If you read the popular book Art of Scalability from a few years back you’ll be familiar with their three axis of scalability (more boxes horizontally, split by service, shard by customer). I note with amusement they forgot the easiest and cheapest axis of scalability, which is to write more performant code in the first place…
The usual argument goes that efficient design and code is not worth it because the gains, while real, are small enough that they are lost in the noise and you’ll still need about the same number of boxes anyway so why bother? That’s usually true IF you’re starting from a reasonably optimized design and implementation. However, if the development team has not been running realistic load testing and performance analysis all along, I can pretty much guarantee there are gains to be had that’ll save you quite a bit in operating costs.
Enough philosophizing, how about a real world example…
When I started at my current position I took over one of the core production REST services. It was (and is) a very standard setup… REST APIs, Java Servlets, JAX-RS, MySQL. The usual. Response times were plenty adequate although not stellar. About a year ago response times started climbing as our user base keeps growing every month.
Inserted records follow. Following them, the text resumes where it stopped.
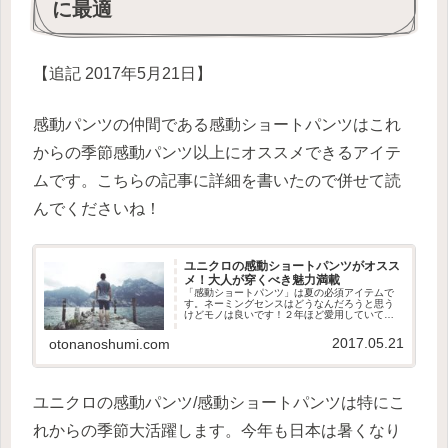
に最適
【追記 2017年5月21日】
感動パンツの仲間である感動ショートパンツはこれ
からの季節感動パンツ以上にオススメできるアイテ
ムです。こちらの記事に詳細を書いたので併せて読
んでくださいね！
ユニクロの感動ショートパンツがオスス
メ！大人が穿くべき魅力満載
「感動ショートパンツ」は夏の必須アイテムで
す。ネーミングセンスはどうなんだろうと思う
けどモノは良いです！２年ほど愛用していて今
年も買い足す予定なのでその魅力を余すことな
く伝えたいと思います。
2017.05.21
otonanoshumi.com
ユニクロの感動パンツ/感動ショートパンツは特にこ
れからの季節大活躍します。今年も日本は暑くなり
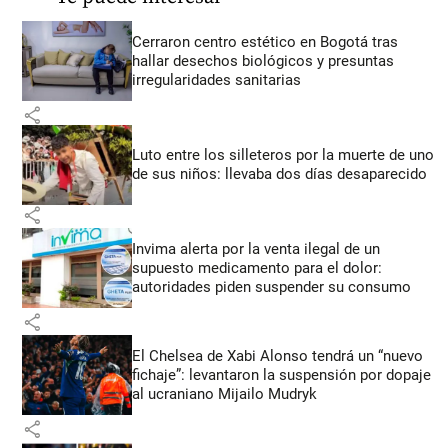
Cerraron centro estético en Bogotá tras
hallar desechos biológicos y presuntas
irregularidades sanitarias
share
Luto entre los silleteros por la muerte de uno
de sus niños: llevaba dos días desaparecido
share
Invima alerta por la venta ilegal de un
supuesto medicamento para el dolor:
autoridades piden suspender su consumo
share
El Chelsea de Xabi Alonso tendrá un “nuevo
fichaje”: levantaron la suspensión por dopaje
al ucraniano Mijailo Mudryk
share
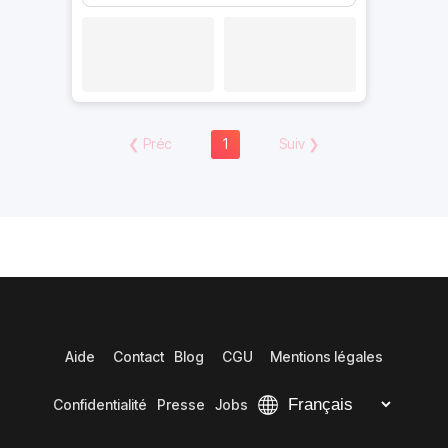
❮
Préc
1
Suiv
❯
Aide
Contact
Blog
CGU
Mentions légales
Confidentialité
Presse
Jobs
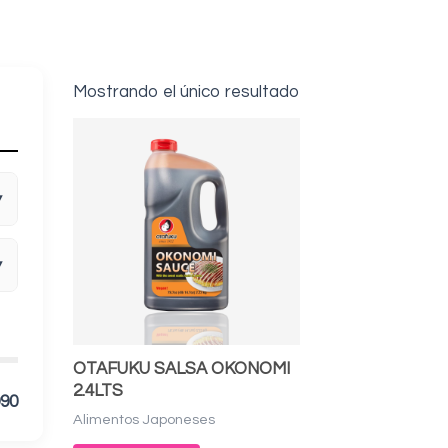
Mostrando el único resultado
▾
▾
OTAFUKU SALSA OKONOMI
2.4LTS
990
Alimentos Japoneses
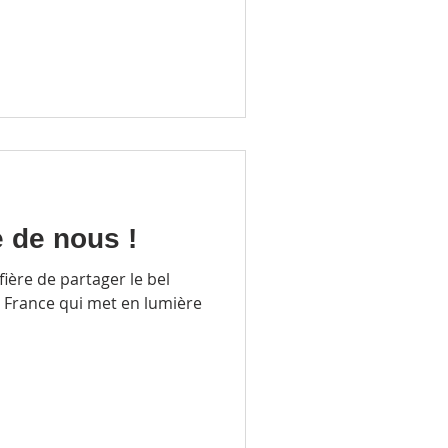
e de nous !
ière de partager le bel
n France qui met en lumière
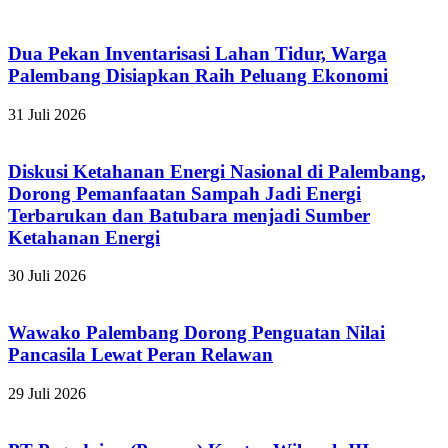
Dua Pekan Inventarisasi Lahan Tidur, Warga
Palembang Disiapkan Raih Peluang Ekonomi
31 Juli 2026
Diskusi Ketahanan Energi Nasional di Palembang,
Dorong Pemanfaatan Sampah Jadi Energi
Terbarukan dan Batubara menjadi Sumber
Ketahanan Energi
30 Juli 2026
Wawako Palembang Dorong Penguatan Nilai
Pancasila Lewat Peran Relawan
29 Juli 2026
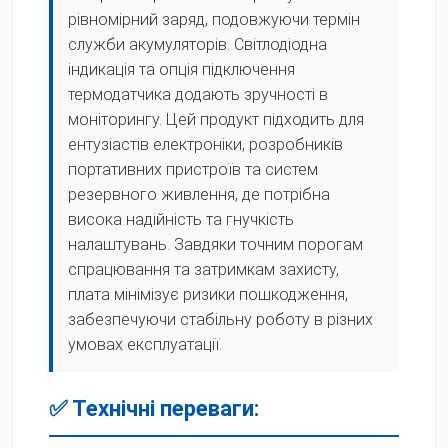
рівномірний заряд, подовжуючи термін
служби акумуляторів. Світлодіодна
індикація та опція підключення
термодатчика додають зручності в
моніторингу. Цей продукт підходить для
ентузіастів електроніки, розробників
портативних пристроїв та систем
резервного живлення, де потрібна
висока надійність та гнучкість
налаштувань. Завдяки точним порогам
спрацювання та затримкам захисту,
плата мінімізує ризики пошкодження,
забезпечуючи стабільну роботу в різних
умовах експлуатації.
✅ Технічні переваги:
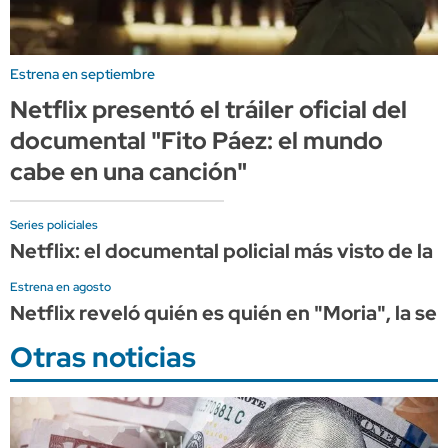
Estrena en septiembre
Netflix presentó el tráiler oficial del
documental "Fito Páez: el mundo
cabe en una canción"
Series policiales
Netflix: el documental policial más visto de la
Estrena en agosto
Netflix reveló quién es quién en "Moria", la se
Otras noticias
While it was still doing fine, comparing the usage growth curves to the response times curves made it clear it was time to order some more hardware soon to spread the load a bit before it slowed down enough that customers would notice.
Meanwhile though, I had been working on sanitizing the performance. Long story short, I never did order more hardware. Just the opposite… after I upgraded the code, about 50% of the hardware dedicated to this service became available to reassign to other things, it simply wasn’t needed anymore given the increased capacity of the new code.
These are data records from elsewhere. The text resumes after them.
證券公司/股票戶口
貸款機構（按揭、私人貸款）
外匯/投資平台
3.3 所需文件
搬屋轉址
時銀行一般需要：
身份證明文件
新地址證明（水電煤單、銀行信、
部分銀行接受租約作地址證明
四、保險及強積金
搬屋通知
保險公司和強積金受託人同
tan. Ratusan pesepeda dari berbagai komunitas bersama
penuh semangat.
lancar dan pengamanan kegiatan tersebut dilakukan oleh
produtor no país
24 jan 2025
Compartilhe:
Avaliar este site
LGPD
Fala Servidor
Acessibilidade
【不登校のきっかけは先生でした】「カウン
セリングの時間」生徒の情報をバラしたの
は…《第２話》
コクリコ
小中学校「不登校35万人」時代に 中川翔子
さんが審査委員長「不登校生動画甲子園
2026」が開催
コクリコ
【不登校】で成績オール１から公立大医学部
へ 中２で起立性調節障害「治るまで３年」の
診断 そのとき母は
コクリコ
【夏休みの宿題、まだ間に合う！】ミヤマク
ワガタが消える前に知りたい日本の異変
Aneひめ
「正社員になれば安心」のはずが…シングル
The new code can handle just about 40 times more throughput per server (not 40 percent, 40 times!). When fully loaded (at max capacity) it now maintains mean service times in the 8ms to 10ms range. The previous version had mean response times in the 100ms to 150ms range even though it was handling less than 1/40th of the load!
These may be commodity boxes, but buying 40 of them still takes some cash. And the monthly operating cost of 40 boxes is real money as well. Think about it, it means that roughly a rack full of 1U servers can be downsized to a single server…
I’d love to be able to boast about having done some extreme performance magic to get these scalability benefits, but the reality is all I did was some basic design and implementation optimizations across the board, grabbing the low-hanging performance gains here and there. Such gains add up and so by the time I was done the system could handle 40 times as much traffic (customer requests handled per second).
Why wouldn’t you do this level of performance sanity checking? It doesn’t take that much extra work to design and implement for scalability and the end result is a competitive advantage.